Hi Trucker !
Um eins vorweg zu nehmen, unser Hauptaugenmerk liegt auf Dodge Trucks der Baujahre 1970-1993. Das soll nicht heißen das neuere Fahrzeuge nicht willkommen sind. Und nein, wir sind auch keine verschworene Gemeinschaft von Mopar Jüngern die keine andere Marken neben ihrer zulassen. Auch Ford oder sogar Schäbbis sind willkommen. Nur sollte jeder verstehen dass es da den einen oder anderen Seitenhieb geben kann.
Kurz zu meiner Person:
Ich bin als BJ 76 in meiner Jugend mit Fehrnsehserien wie Simon & Simon, Ein Colt wie alle Fälle, Ein Trio mit vier Fäusten und natürlich dem A-Team aufgewachsen.

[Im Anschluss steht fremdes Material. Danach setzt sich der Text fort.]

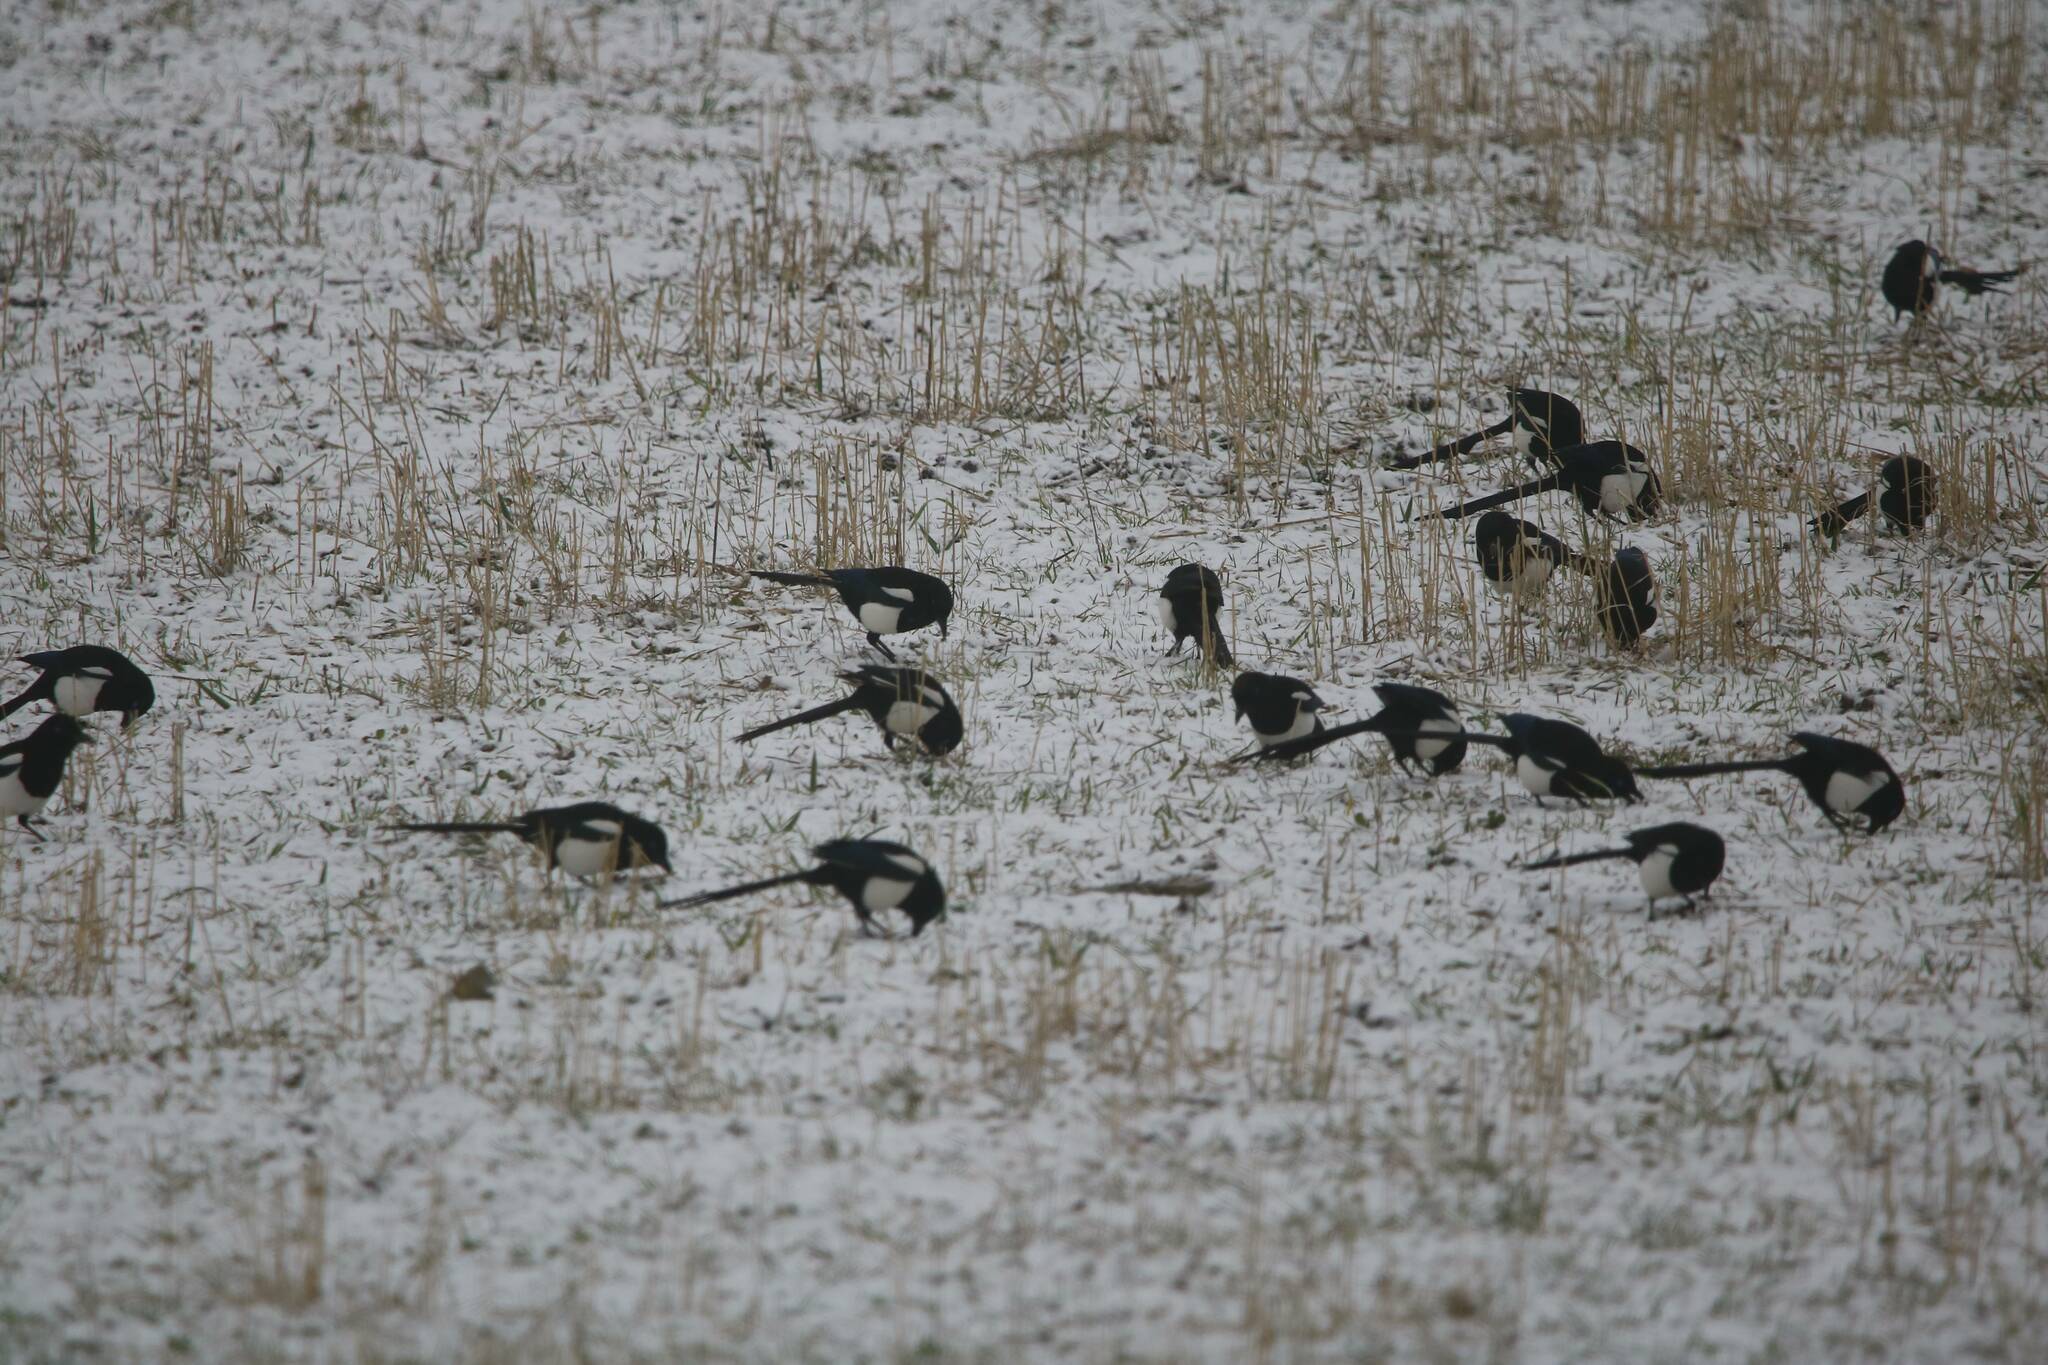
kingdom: Animalia
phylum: Chordata
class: Aves
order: Passeriformes
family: Corvidae
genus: Pica
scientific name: Pica mauritanica
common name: Maghreb magpie
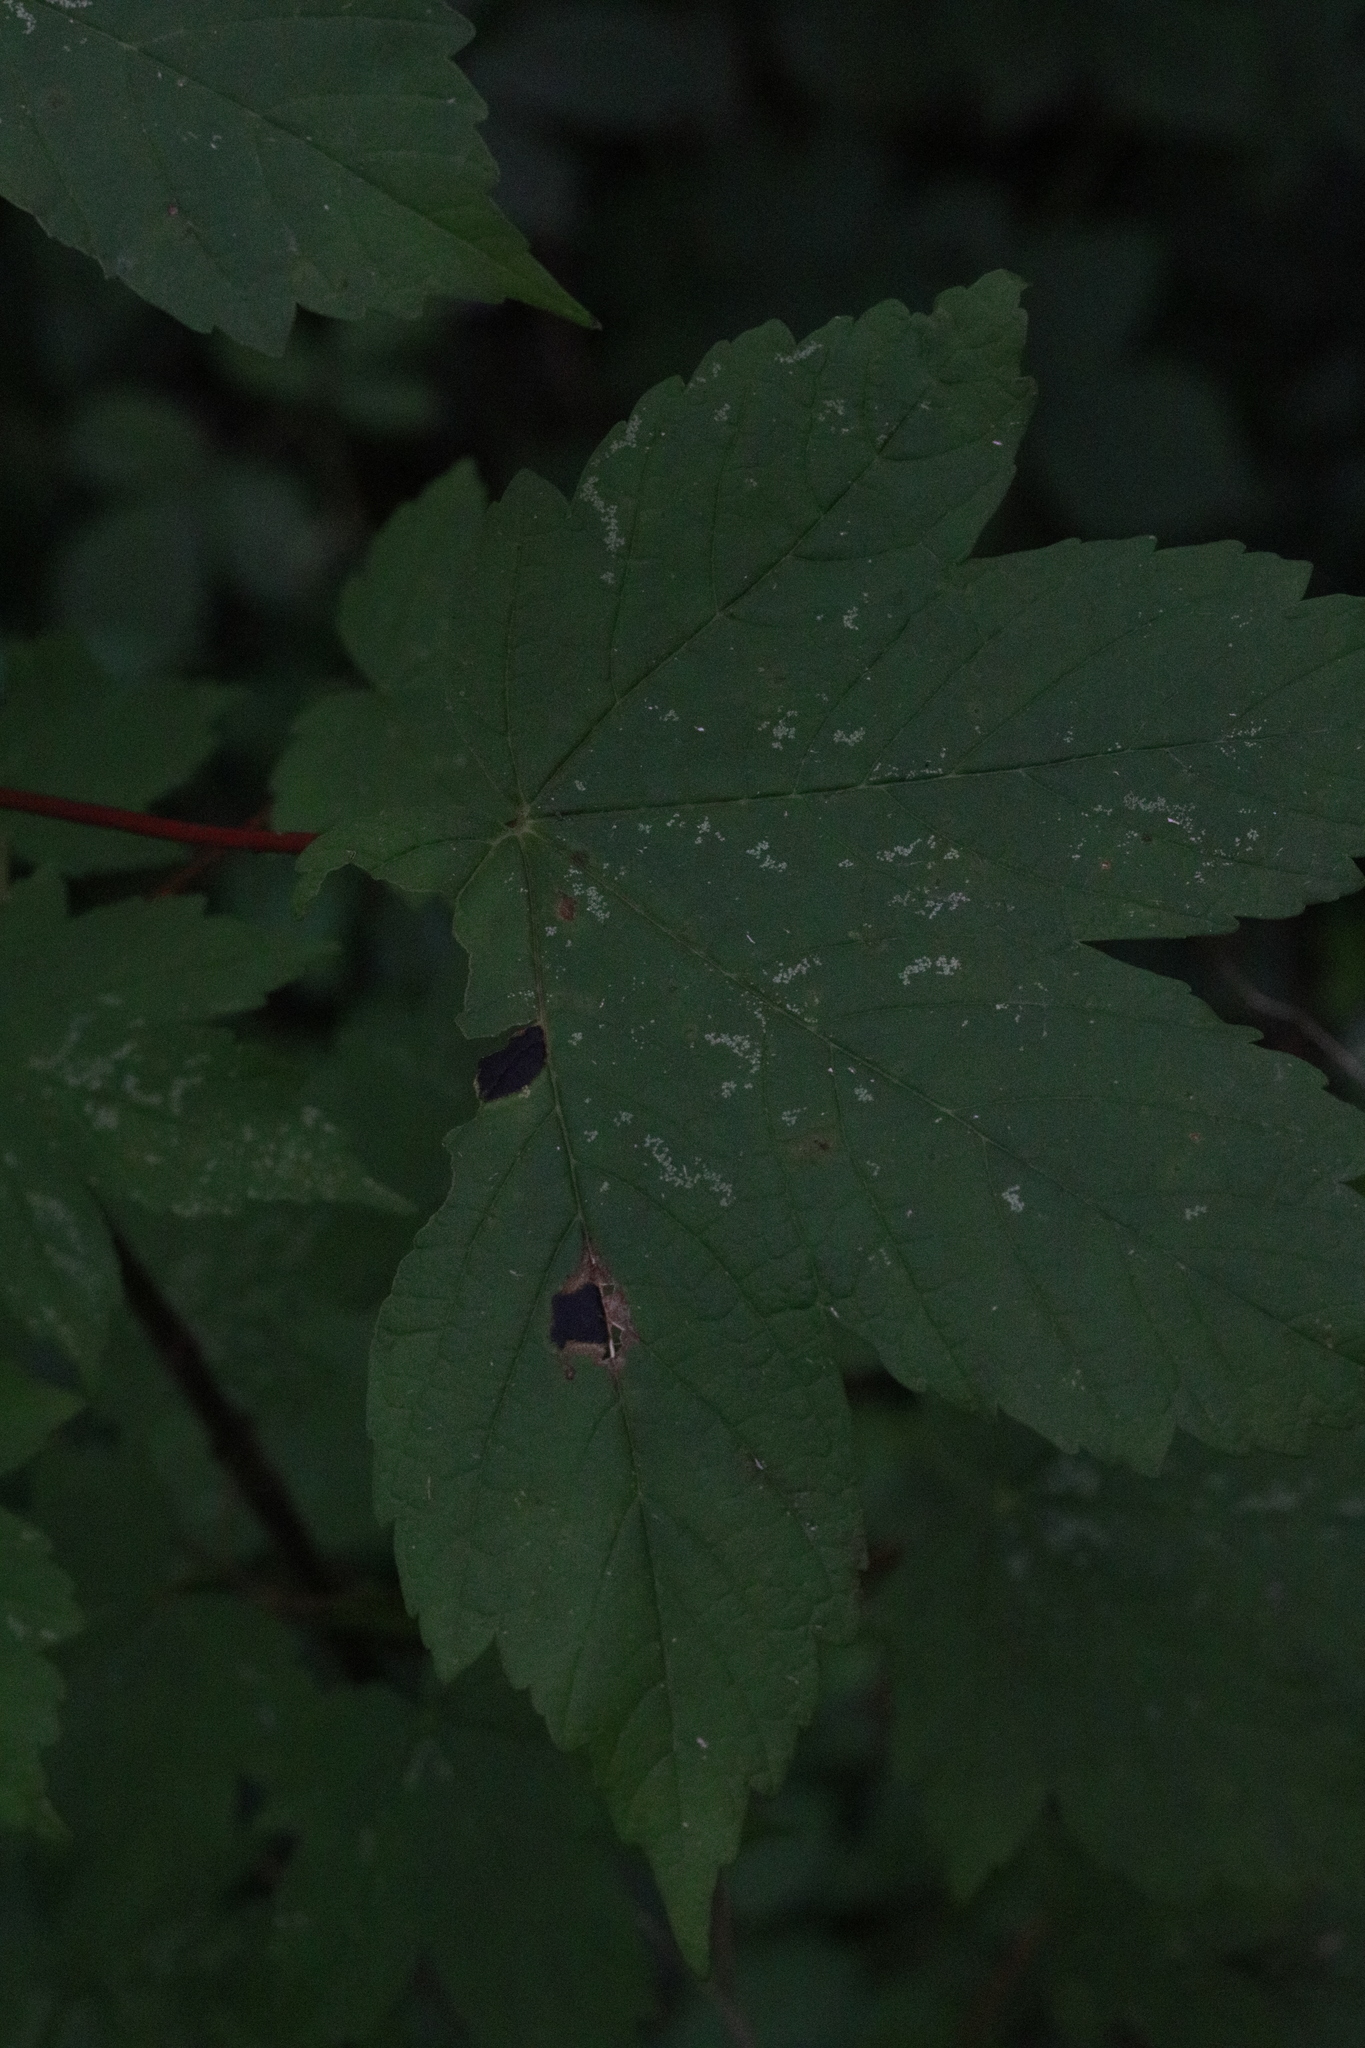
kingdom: Fungi
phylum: Ascomycota
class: Leotiomycetes
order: Rhytismatales
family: Rhytismataceae
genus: Rhytisma
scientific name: Rhytisma acerinum
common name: European tar spot
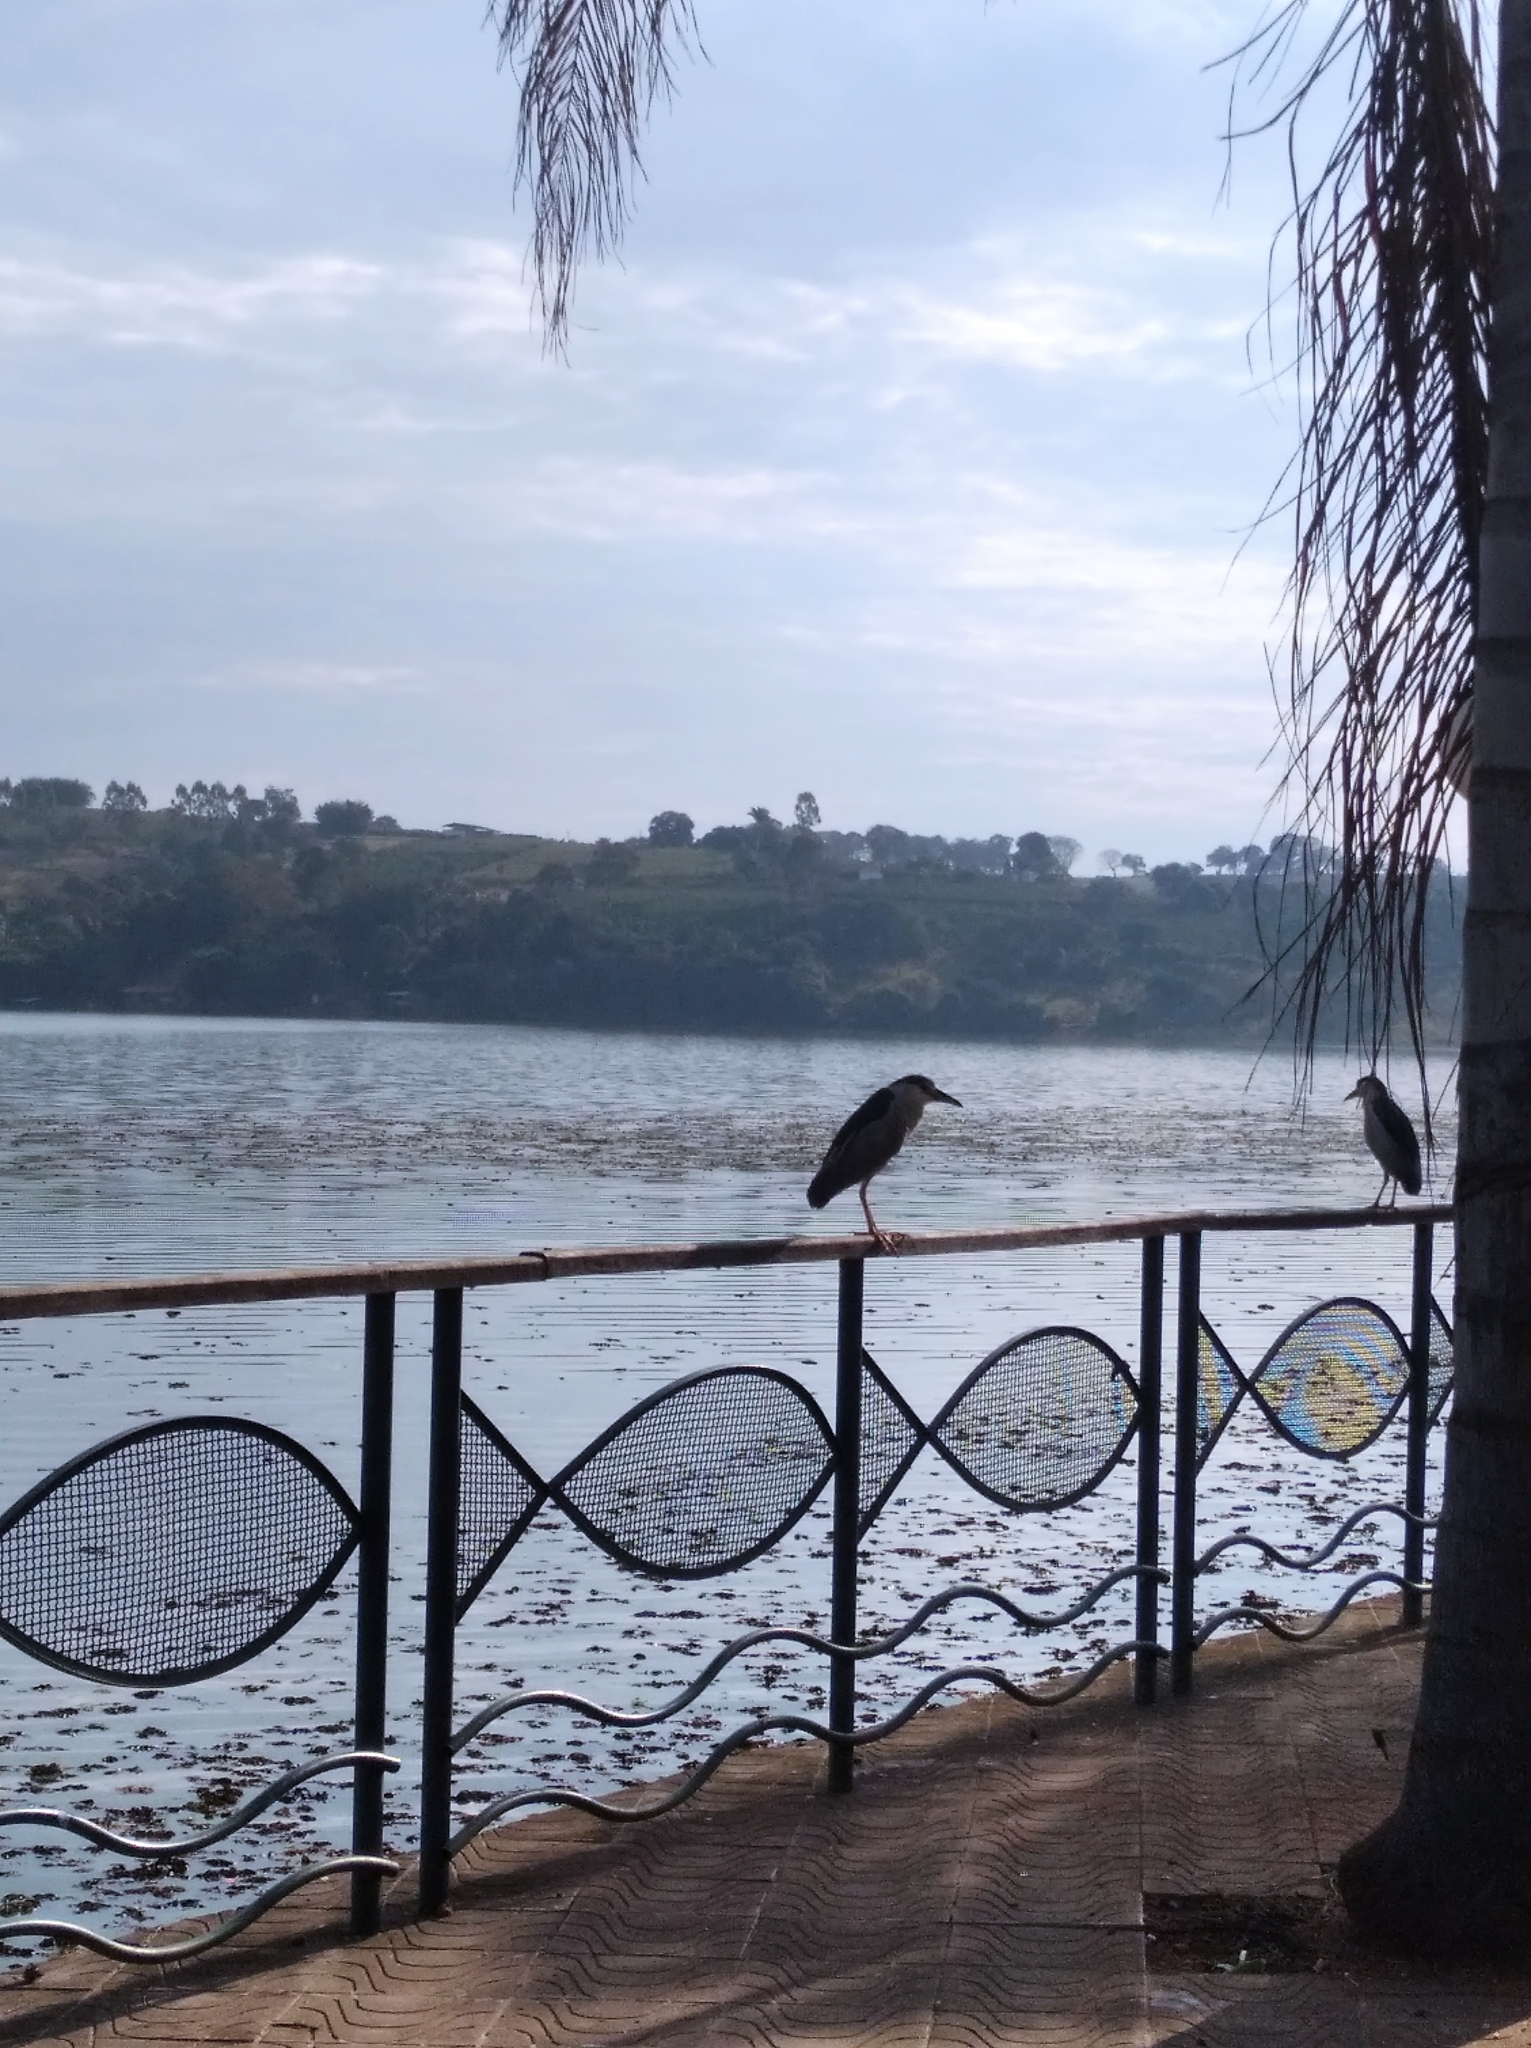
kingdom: Animalia
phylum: Chordata
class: Aves
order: Pelecaniformes
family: Ardeidae
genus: Nycticorax
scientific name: Nycticorax nycticorax
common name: Black-crowned night heron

Besonders die Dampframme (79er Powerwagon) und natürlich der K10 von Lee Majors hatten es mit angetan. Im Frühjahr 2000 ergab es sich das in meiner Nähe ein 1976er Dodge W200 verkauft werden sollte. Leider in einem sehr desolaten Zustand. Aber die Anfänge des Internets waren jetzt schon ins Sauerland geschwappt und so ergab es sich das ich nach verstärkter Suche im Netz einen schwarzen 76 W200 fand. Problem: Das Fahrzeug stand im tiefsten Osten, genauer Frankenberg. Egal, Geld und Kollegen herbei und ab in den Osten. Dort angekommen wurde ich zu einer Halle gebracht und als das Tor sich öffnete stand ich direkt (50cm) vor „meinem" neuen Auto. Gekauft habe ich das Fahrzeug wohl schon da, aber trotzdem, erstmal ne Probefahrt durch die Stadt. Blauäugig wié ich damals war hätte der Dodge da auseinander fallen können, ich hätte ihn trotzdem gekauft. Das tat ich auch und für 5000,- DM war er mein! Ein 1976er Dodge W200 mit Fahrwerk und 36er Hummer Bereifung in Schwarz. Dann der Rückweg: Auf der Autobahn bei Tempo 100 ein Verbrauch von 35l!!!! Also lieber übers Land fahren! Juhu „nur" noch 25-28l! Der Grund? Das Getriebe schaltet nicht in den 3. Gang! Nach 150 oder mehr Litern war ich zu Hause. Verbrauch??? Egal! Ich habe ein Kennzeichen!!!! Zu meinem Glück traf ich nach wenigen Tagen jemanden der sich wohl mit Amis auskannte und mich auf den Dodge ansprach. Schnell kam man ins Gespräch und noch schneller war man sich sympathisch. Andreas, so wohnte sogar in meinem Geburtsort, man kannte sich vom sehen, aber der er einen 1979er Camaro hatte wusste ich nicht, Nur durch seine Hilfe wurden all die Probleme die sich noch durch den Dodge ergeben werden gelöst. Vom dreimaligen Getriebewechsel über die Elektrik, Einspritzsysteme ausgefallen Lenkungen und, und, und. Ich glaube all das hätte ich ohne seine Hilfe nie geschafft.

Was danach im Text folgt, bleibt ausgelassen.